Selon l’influent “Fashion Dictionary” de Mary Brooks Picken (Funk & Wagnall’s, New York, 1957) l’angola était un “Yarn spun of a mixture of cotton and wool. Used in England for the filling of a fabric with a cotton warp, called Angola. Similar yarn used for mending hose, also called Angola mendings”. Selon d’autres sources, l’angola fut produit pour la première fois en Angleterre vers 1815. Toutefois, il existe certaines références qui le situent au XVIIIème siècle et d’autres encore plutôt discordantes par rapport aux précédentes. Sur le “Dictionary of textiles” publié à New York en 1915 chez la Fairchild Publishing Company de Louis Harmuth, “fashion editor” de « Women’s wear« , l’angola était défini, sans aucun doute, comme un fil mélangé laine/coton, mais aussi comme un “twilled, red cotton cloth”, ou encore “a thick, soft twilled, napped woollen overcoating” et parfois comme un “English yarn of mixed wool and cotton used for darning stockings”.
Autant de dictionnaires, autant de définitions. Celle du prestigieux “Dictionary of fashion history” de C. W. et de P. E. Cunnington, par exemple, édité à plusieurs reprises sous des titres légèrement différents à partir de 1960, sous-entendait par “angola” l’“angora”, à savoir “the new lama cloth”, made from the hair of the llama goat, from the neigh-bourhood of Angora in Asia Minor. Originally imported as mohair. In 1850 it was woven with a warp of coloured silk under the name of ‘poil de chèvre’”. Quant au pays africain de l’Angola, ancienne colonie portugaise, a-t-il un rapport avec le nom de ce fil? Certains évoquent l’imitation de châles en cachemire, d’autres les tissus aux motifs en diagonale ou à chevrons ou encore le poil de lapin ou la soie. En fin de compte, il est difficile de clarifier son origine.

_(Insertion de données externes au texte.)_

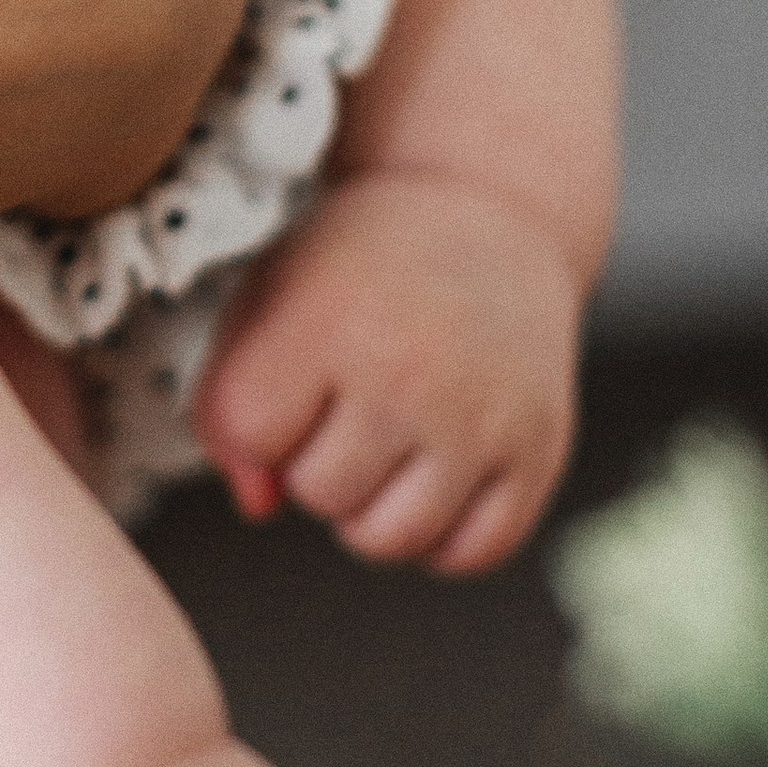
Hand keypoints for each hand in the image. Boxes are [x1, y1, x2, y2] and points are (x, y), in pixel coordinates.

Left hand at [196, 168, 583, 574]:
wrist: (486, 213)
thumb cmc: (364, 263)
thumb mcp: (270, 295)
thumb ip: (229, 400)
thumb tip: (259, 503)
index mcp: (331, 322)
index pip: (250, 434)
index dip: (255, 423)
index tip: (286, 387)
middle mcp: (410, 372)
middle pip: (318, 493)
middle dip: (314, 461)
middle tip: (343, 408)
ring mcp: (482, 418)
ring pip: (390, 539)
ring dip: (371, 509)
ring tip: (382, 448)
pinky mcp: (538, 451)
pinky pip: (469, 553)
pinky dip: (441, 535)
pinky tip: (431, 477)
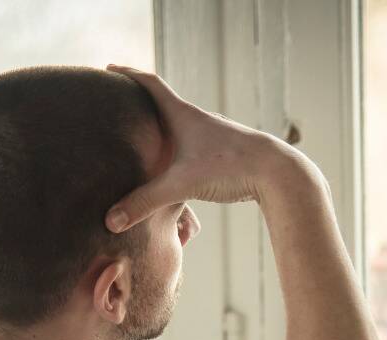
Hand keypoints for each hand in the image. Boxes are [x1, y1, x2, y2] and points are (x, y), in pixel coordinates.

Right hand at [104, 64, 293, 232]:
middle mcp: (197, 121)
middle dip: (138, 102)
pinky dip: (175, 149)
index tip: (108, 70)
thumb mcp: (182, 184)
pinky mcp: (222, 154)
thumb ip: (145, 202)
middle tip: (116, 102)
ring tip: (140, 136)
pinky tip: (172, 165)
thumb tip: (111, 221)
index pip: (150, 85)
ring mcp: (211, 137)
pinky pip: (190, 146)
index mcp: (183, 115)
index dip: (128, 75)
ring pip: (178, 126)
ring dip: (159, 127)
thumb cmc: (231, 167)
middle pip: (162, 103)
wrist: (278, 173)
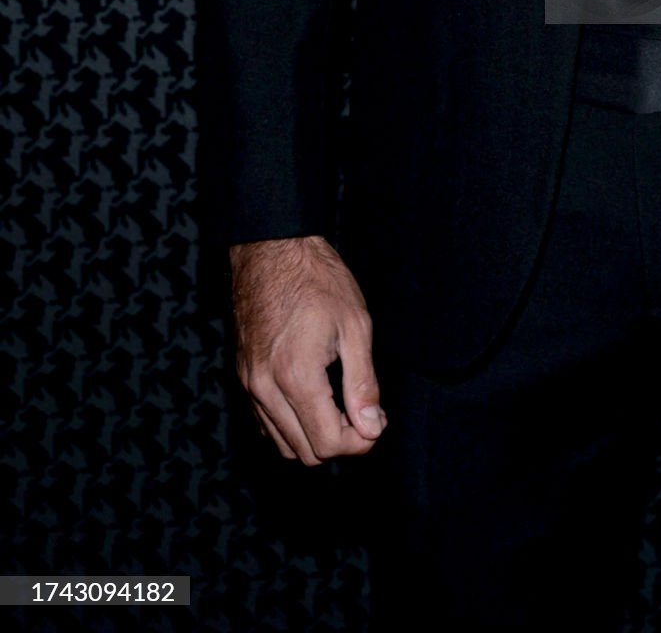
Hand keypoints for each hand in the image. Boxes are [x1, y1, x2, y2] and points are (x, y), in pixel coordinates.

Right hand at [229, 234, 385, 463]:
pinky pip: (265, 423)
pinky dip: (291, 426)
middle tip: (363, 414)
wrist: (272, 249)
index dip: (360, 441)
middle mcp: (265, 388)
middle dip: (339, 442)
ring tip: (340, 406)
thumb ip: (363, 383)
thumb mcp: (355, 325)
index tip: (376, 422)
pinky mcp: (243, 376)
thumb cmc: (318, 280)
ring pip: (282, 443)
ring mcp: (250, 383)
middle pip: (304, 452)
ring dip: (314, 437)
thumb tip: (372, 428)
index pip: (327, 443)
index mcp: (296, 376)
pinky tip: (314, 400)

Ce qui semble au moins certain est que durant la Grande Exposition de Londres de 1851, ainsi qu‘au cours de sa réédition de 1862, l’angola, plus ou moins fancy, fut apprécié par de nombreux curieux et connaisseurs regroupés sur la Tamise pour suivre l’évolution de la mode. À noter que, en dépit de l’origine anglaise présumée du fil et du tissu lui-même, la plupart des exposants de ce produit étaient allemands.
Dans les échantillonnages londoniens remontant à la moitié du XIXème siècle conservés dans les Archives Historiques de la Manufacture Lainière Vitale Barberis Canonico, le fancy angola est l’un des articles les plus récurrents, les plus demandés. C’est un couturier non identifié ressemblant étrangement à Henry Poole qui a constitué ces ouvrages imposants en ajoutant notamment sur les pages différentes petites pièces de cette étoffe à la fois grossière et élégante, à trois couleurs, teinte foncée, gris et blanc et en diagonale, particulièrement adaptée à la confection de robustes vestes de promenade ou de campagne.

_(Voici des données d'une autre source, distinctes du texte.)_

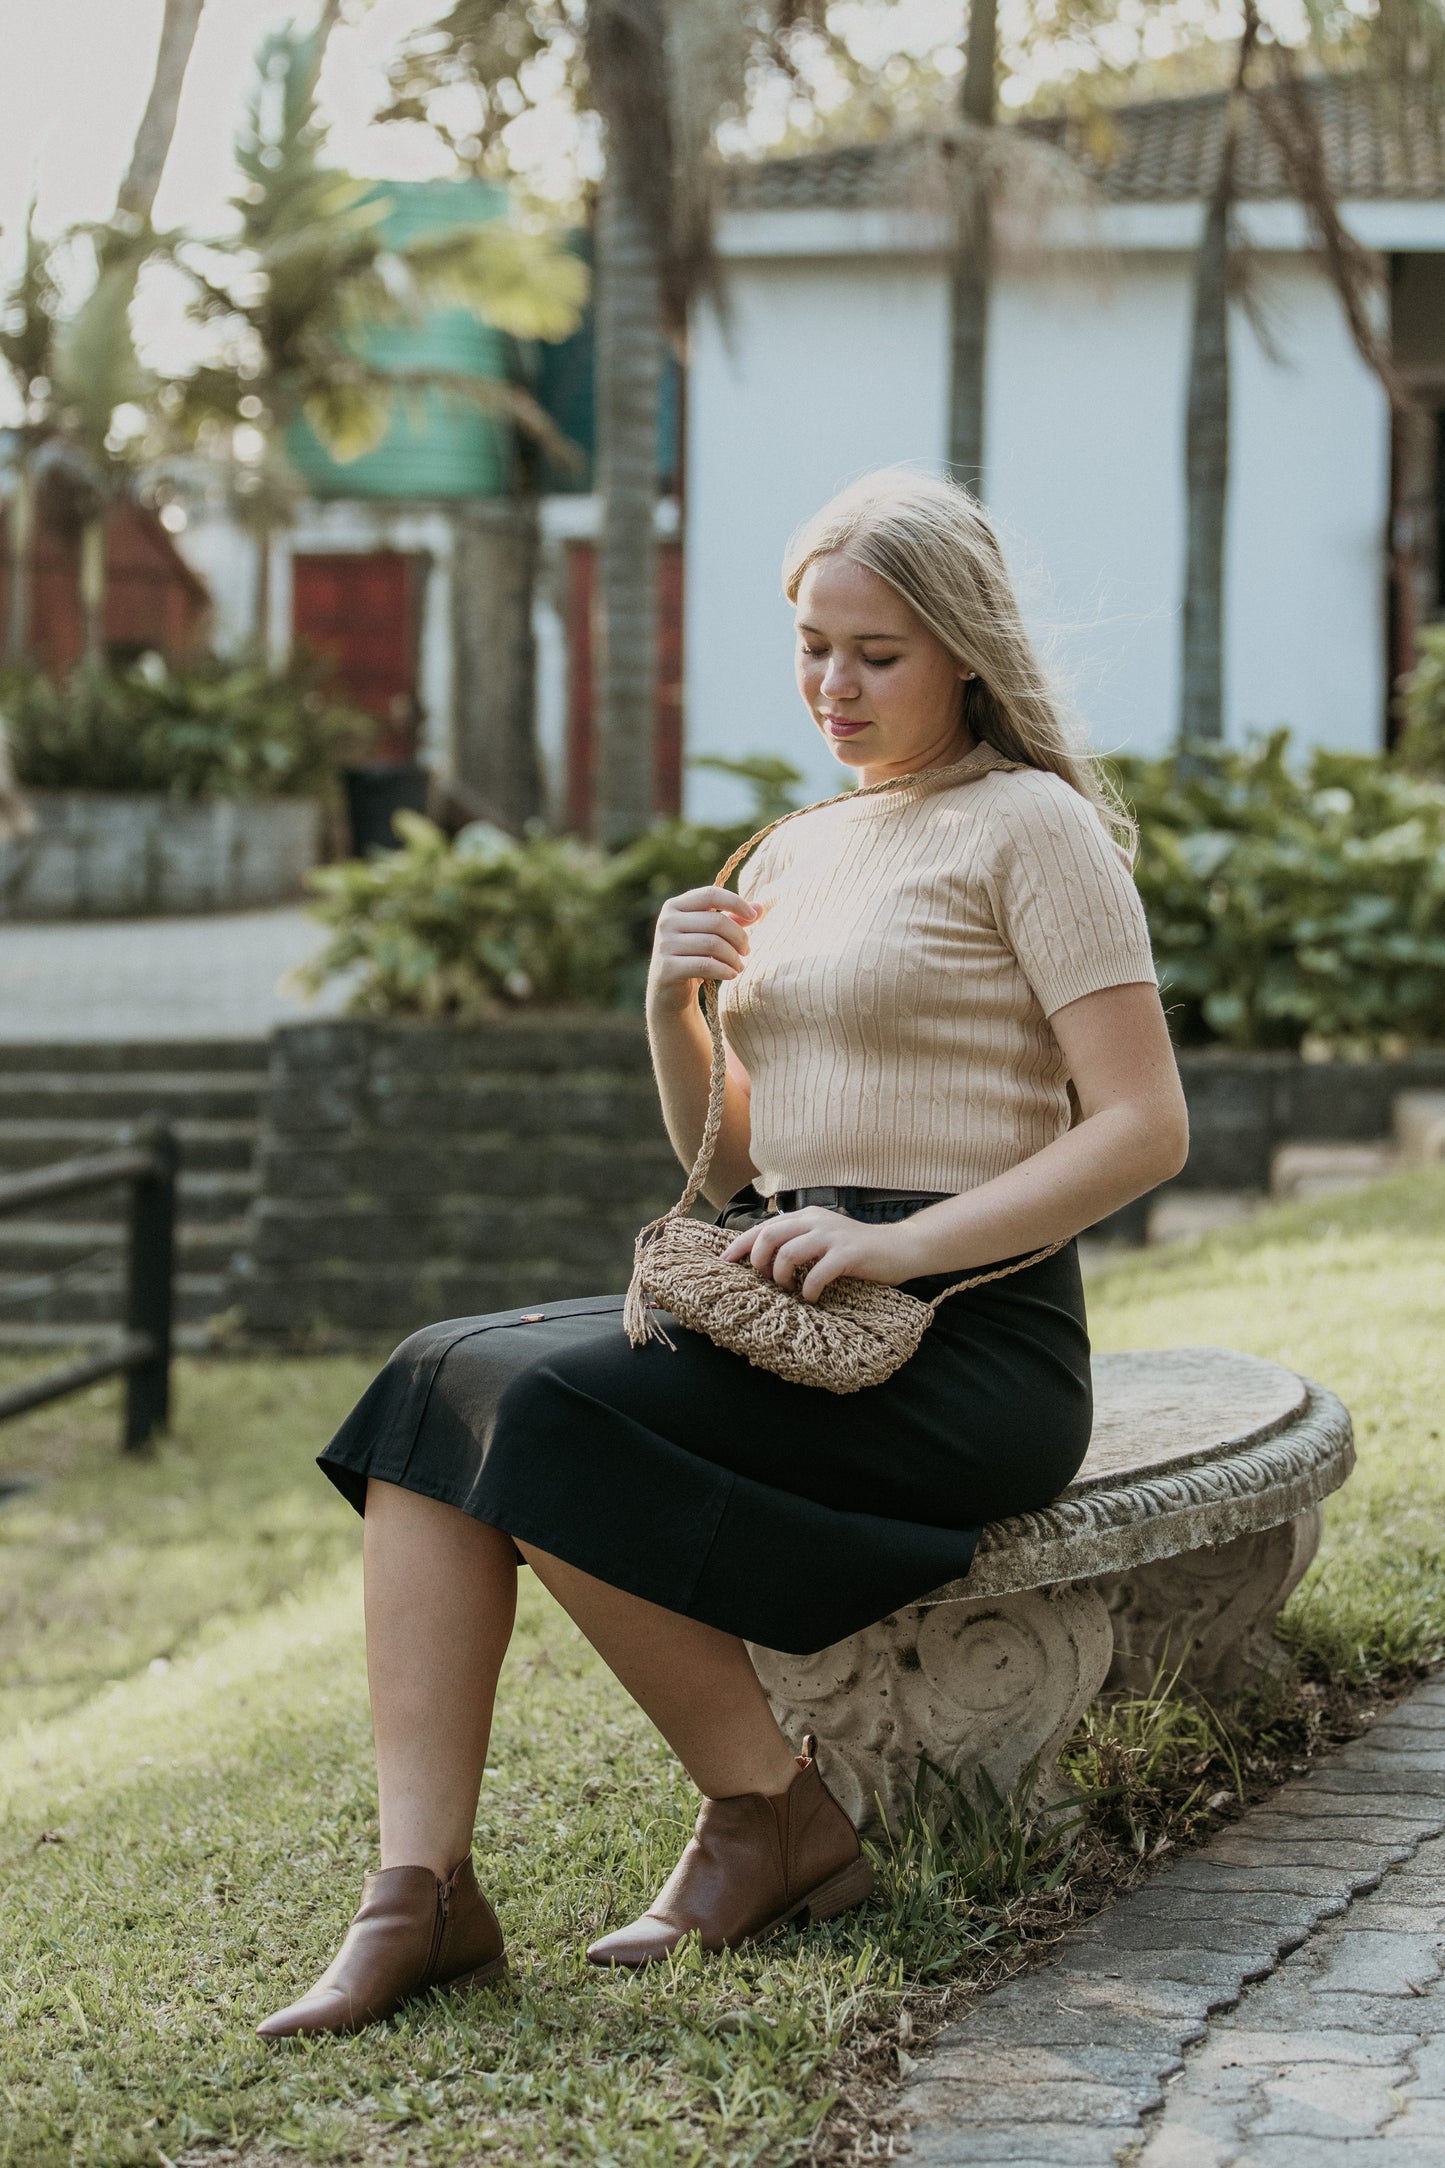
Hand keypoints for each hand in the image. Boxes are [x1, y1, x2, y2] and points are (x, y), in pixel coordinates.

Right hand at [647, 885, 759, 1014]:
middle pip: (716, 921)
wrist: (669, 992)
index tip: (754, 916)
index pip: (710, 894)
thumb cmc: (693, 957)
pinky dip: (724, 970)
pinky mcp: (667, 968)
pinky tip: (732, 974)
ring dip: (733, 957)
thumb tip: (760, 908)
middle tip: (746, 951)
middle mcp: (666, 922)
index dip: (735, 902)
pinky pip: (705, 965)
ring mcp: (665, 945)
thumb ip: (733, 919)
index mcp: (675, 906)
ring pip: (713, 944)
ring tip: (739, 965)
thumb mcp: (711, 935)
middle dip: (739, 937)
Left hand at [719, 1208, 918, 1303]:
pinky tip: (812, 1298)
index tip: (724, 1263)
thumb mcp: (822, 1241)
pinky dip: (808, 1289)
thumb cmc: (857, 1252)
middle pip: (769, 1235)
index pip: (763, 1227)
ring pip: (788, 1253)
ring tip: (789, 1290)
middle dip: (758, 1261)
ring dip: (782, 1276)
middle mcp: (816, 1221)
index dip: (740, 1245)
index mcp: (806, 1217)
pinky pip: (817, 1273)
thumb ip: (798, 1243)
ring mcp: (832, 1236)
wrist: (900, 1249)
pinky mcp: (848, 1253)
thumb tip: (763, 1261)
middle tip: (766, 1280)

Ce tissu très sportif fut, en effet, choisi par des clients de marque. Durant l’été 1860, entre le 11 août et le 5 septembre pour être précis, les frères Stroganoff, dits aussi Stroganov ou Strogonov (les comtes Alessandro 1818-1864, Paolo 1823-1911 et Gregorio1829-1910) passèrent de substantielles commandes.
Fils de Sergio, ils appartenaient à la noble famille russe très célèbre qui donna son nom au fameux plat et qui laissa une extraordinaire collection d’art et de livres conservée à Rome dans un magnifique palais du XVIIème siècle.

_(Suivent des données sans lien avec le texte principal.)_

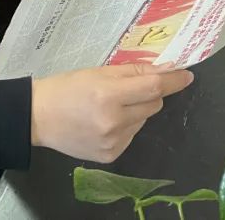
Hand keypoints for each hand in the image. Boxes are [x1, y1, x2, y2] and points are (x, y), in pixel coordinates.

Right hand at [31, 64, 193, 162]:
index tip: (186, 75)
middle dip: (148, 93)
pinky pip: (132, 135)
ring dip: (136, 110)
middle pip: (153, 104)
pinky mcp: (111, 155)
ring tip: (109, 107)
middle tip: (128, 88)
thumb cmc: (66, 88)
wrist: (38, 117)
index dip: (173, 81)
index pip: (153, 87)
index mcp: (108, 95)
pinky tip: (104, 122)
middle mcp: (113, 121)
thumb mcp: (97, 71)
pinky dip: (126, 126)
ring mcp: (113, 142)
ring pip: (143, 120)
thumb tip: (164, 70)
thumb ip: (132, 71)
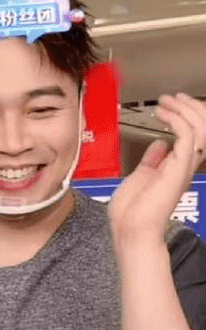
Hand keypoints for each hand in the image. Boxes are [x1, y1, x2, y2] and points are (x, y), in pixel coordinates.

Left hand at [108, 93, 205, 245]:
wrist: (130, 231)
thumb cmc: (131, 213)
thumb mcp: (141, 177)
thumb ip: (152, 160)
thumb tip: (159, 143)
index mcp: (177, 168)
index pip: (195, 135)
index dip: (187, 115)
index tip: (169, 104)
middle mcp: (185, 166)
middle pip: (205, 129)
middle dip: (190, 108)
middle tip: (171, 98)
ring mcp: (183, 168)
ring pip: (202, 129)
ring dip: (184, 110)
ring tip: (165, 103)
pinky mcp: (178, 169)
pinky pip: (188, 137)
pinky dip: (177, 121)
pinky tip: (163, 116)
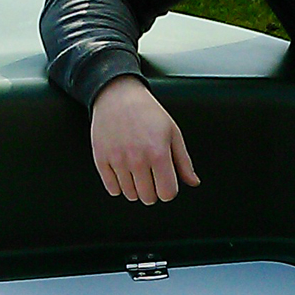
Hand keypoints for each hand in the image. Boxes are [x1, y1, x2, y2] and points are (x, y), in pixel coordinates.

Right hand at [89, 75, 199, 203]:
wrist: (117, 96)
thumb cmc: (147, 112)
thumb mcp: (172, 132)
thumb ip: (184, 161)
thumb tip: (193, 182)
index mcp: (158, 153)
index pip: (167, 193)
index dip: (168, 190)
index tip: (165, 182)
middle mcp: (137, 160)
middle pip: (148, 198)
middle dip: (153, 191)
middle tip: (151, 176)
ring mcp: (117, 161)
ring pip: (130, 195)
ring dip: (136, 188)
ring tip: (137, 171)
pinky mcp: (101, 160)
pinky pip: (112, 189)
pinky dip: (119, 186)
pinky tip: (123, 173)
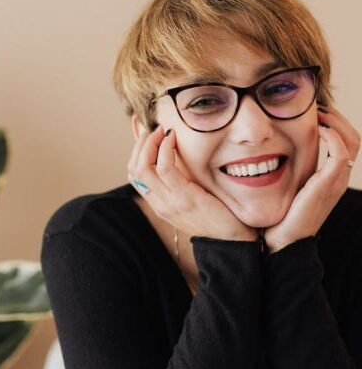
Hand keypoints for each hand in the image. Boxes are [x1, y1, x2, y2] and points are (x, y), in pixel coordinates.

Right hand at [127, 125, 258, 241]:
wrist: (233, 239)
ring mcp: (170, 202)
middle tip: (153, 129)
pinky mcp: (185, 197)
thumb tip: (176, 157)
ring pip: (143, 168)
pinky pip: (165, 168)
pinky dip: (165, 148)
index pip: (134, 176)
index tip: (146, 135)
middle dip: (139, 144)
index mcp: (159, 204)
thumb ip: (180, 182)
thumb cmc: (217, 215)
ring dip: (150, 143)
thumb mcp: (191, 198)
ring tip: (162, 131)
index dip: (136, 152)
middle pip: (134, 170)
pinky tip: (173, 138)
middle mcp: (160, 204)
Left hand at [264, 105, 360, 252]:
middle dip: (337, 117)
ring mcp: (336, 182)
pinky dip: (333, 136)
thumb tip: (273, 151)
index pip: (345, 141)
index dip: (334, 122)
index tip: (314, 110)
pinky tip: (317, 128)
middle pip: (354, 137)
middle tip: (317, 105)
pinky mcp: (328, 185)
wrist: (283, 240)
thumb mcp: (288, 187)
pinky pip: (340, 153)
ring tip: (318, 111)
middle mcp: (338, 178)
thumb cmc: (281, 214)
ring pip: (352, 141)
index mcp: (330, 178)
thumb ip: (291, 170)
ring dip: (336, 121)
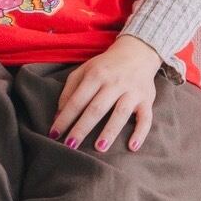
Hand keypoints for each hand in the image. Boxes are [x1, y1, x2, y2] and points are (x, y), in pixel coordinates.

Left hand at [49, 34, 161, 152]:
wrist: (137, 52)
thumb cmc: (105, 66)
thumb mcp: (84, 71)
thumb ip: (69, 90)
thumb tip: (58, 115)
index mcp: (95, 75)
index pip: (77, 100)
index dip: (65, 118)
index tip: (54, 134)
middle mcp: (114, 83)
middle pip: (96, 109)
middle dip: (82, 128)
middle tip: (70, 146)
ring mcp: (132, 91)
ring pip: (120, 113)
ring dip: (110, 132)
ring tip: (99, 148)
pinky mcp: (147, 100)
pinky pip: (146, 118)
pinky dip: (140, 132)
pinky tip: (132, 146)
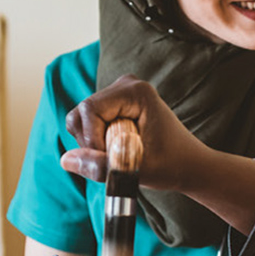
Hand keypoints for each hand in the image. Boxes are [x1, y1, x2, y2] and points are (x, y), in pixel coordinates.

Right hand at [60, 74, 209, 192]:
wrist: (188, 164)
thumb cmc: (170, 165)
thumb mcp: (134, 170)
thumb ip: (100, 166)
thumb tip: (65, 159)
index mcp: (136, 91)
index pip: (89, 110)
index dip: (92, 139)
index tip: (112, 159)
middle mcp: (126, 85)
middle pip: (81, 114)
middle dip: (90, 143)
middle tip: (116, 160)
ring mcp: (119, 94)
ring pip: (80, 121)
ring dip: (92, 145)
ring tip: (120, 155)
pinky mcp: (114, 106)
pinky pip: (87, 125)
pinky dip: (95, 143)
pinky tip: (118, 149)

Durant cet été londonien, tous les hommes dans la fleur de l’âge désiraient, comme Boris Galitzine, un habillement d’une sobre élégance et d’un confort informel. Entre 1821 et 1833, naquirent, dans cette illustre maison nobiliaire russe, trois princes qui reçurent le prénom de Boris et il est encore difficile aujourd’hui de savoir lequel des trois aurait pu se trouver dans les environs de Savile Row en ce mois d‘août de l’année1860. De cet homme presque trentenaire ou proche de la quarantaine, nous pouvons imaginer les goûts raffinés en matière de tissus et d’habillement lors d’échanges de confidences et de conseils avec ses compatriotes de “sang bleu”, les Stroganoff. Ce prince Galitzine, peut-être père de l’homonyme Boris qui fut parmi les fondateurs de la sismologie et l’inventeur du premier sismomètre électrique, pourrait être aussi l’ancêtre de la “princesse de la mode”, à savoir l’imcomparable Iréne Galitzine (1916-2006).
Parmi les connaisseurs du fancy angola on peut noter, sur les mêmes ouvrages figurant dans les archives, un client dénommé “Count Tolstoj”. Il est enregistré à côté des Strogranoff, acheteur du même tissu, du même costume. Qui pourrait être ce Tolstoj? Dernier mystère à dévoiler.